Task prompt:
Rewrite the material below with "Tours" in place of every "Le Mans", keeping everything else the same. Leave the pictures out.

════════

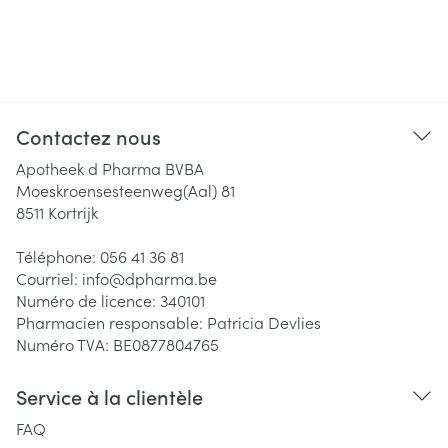
Contactez nous
Apotheek d Pharma BVBA
Moeskroensesteenweg(Aal) 81
8511
Kortrijk
Téléphone:
056 41 36 81
Courriel:
info@
dpharma.be
Numéro de licence:
340101
Pharmacien responsable:
Patricia Devlies
Numéro TVA:
BE0877804765
Service à la clientèle
FAQ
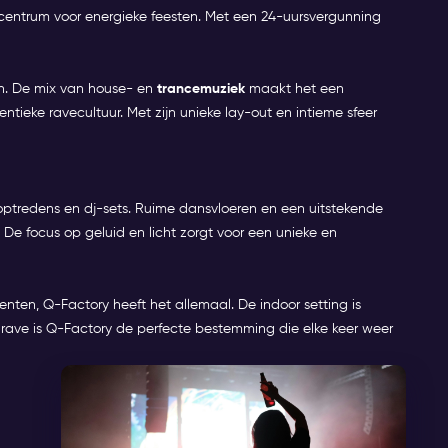
 centrum voor energieke feesten. Met een 24-uursvergunning
en. De mix van house- en
trancemuziek
maakt het een
tieke ravecultuur. Met zijn unieke lay-out en intieme sfeer
 optredens en dj-sets. Ruime dansvloeren en een uitstekende
. De focus op geluid en licht zorgt voor een unieke en
en, Q-Factory heeft het allemaal. De indoor setting is
as rave is Q-Factory de perfecte bestemming die elke keer weer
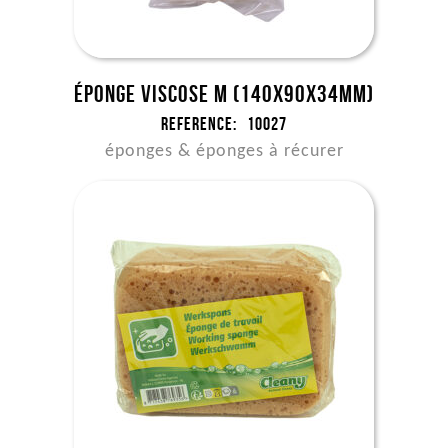
Éponge viscose M (140x90x34mm)
Reference:
10027
éponges & éponges à récurer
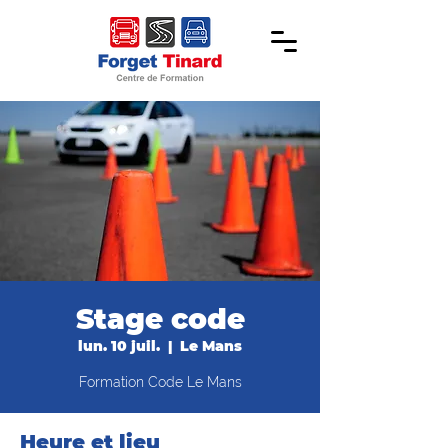
Stage code
lun. 10 juil.
  |  
Le Mans
Formation Code Le Mans
Heure et lieu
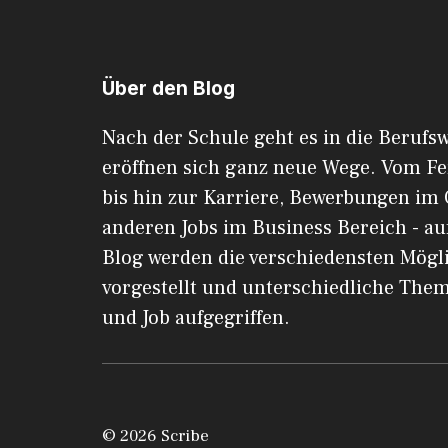
Über den Blog
Nach der Schule geht es in die Berufsw
eröffnen sich ganz neue Wege. Vom F
bis hin zur Karriere, Bewerbungen im 
anderen Jobs im Business Bereich - au
Blog werden die verschiedensten Mögl
vorgestellt und unterschiedliche The
und Job aufgegriffen.
© 2026 Scribe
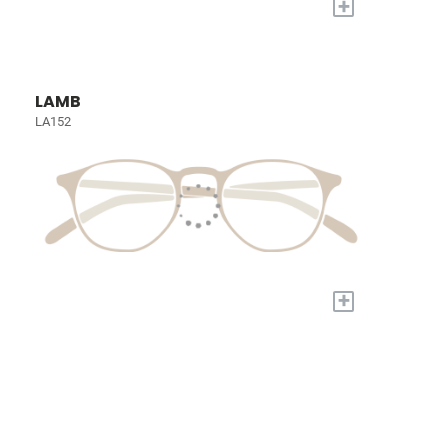
+
LAMB
LA152
+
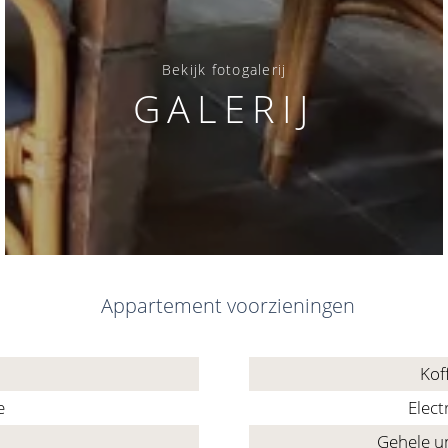
Bekijk fotogalerij
GALERIJ
Appartement voorzieningen
Kof
e
Elect
Gehele u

════════

Solution:
Contactez nous
Apotheek d Pharma BVBA
Moeskroensesteenweg(Aal) 81
8511
Kortrijk
Téléphone:
056 41 36 81
Courriel:
info@
dpharma.be
Numéro de licence:
340101
Pharmacien responsable:
Patricia Devlies
Numéro TVA:
BE0877804765
Service à la clientèle
FAQ
 centrum voor energieke feesten. Met een 24-uursvergunning
en. De mix van house- en
trancemuziek
maakt het een
tieke ravecultuur. Met zijn unieke lay-out en intieme sfeer
 optredens en dj-sets. Ruime dansvloeren en een uitstekende
. De focus op geluid en licht zorgt voor een unieke en
en, Q-Factory heeft het allemaal. De indoor setting is
as rave is Q-Factory de perfecte bestemming die elke keer weer
Éponge viscose M (140x90x34mm)
Reference:
10027
éponges & éponges à récurer
Stage code
lun. 10 juil.
  |  
Tours
Formation Code Tours
Heure et lieu
Über den Blog
Nach der Schule geht es in die Berufsw
eröffnen sich ganz neue Wege. Vom F
bis hin zur Karriere, Bewerbungen im 
anderen Jobs im Business Bereich - au
Blog werden die verschiedensten Mögl
vorgestellt und unterschiedliche The
und Job aufgegriffen.
© 2026 Scribe
+
LAMB
LA152
+
Bekijk fotogalerij
GALERIJ
Appartement voorzieningen
Kof
e
Elect
Gehele u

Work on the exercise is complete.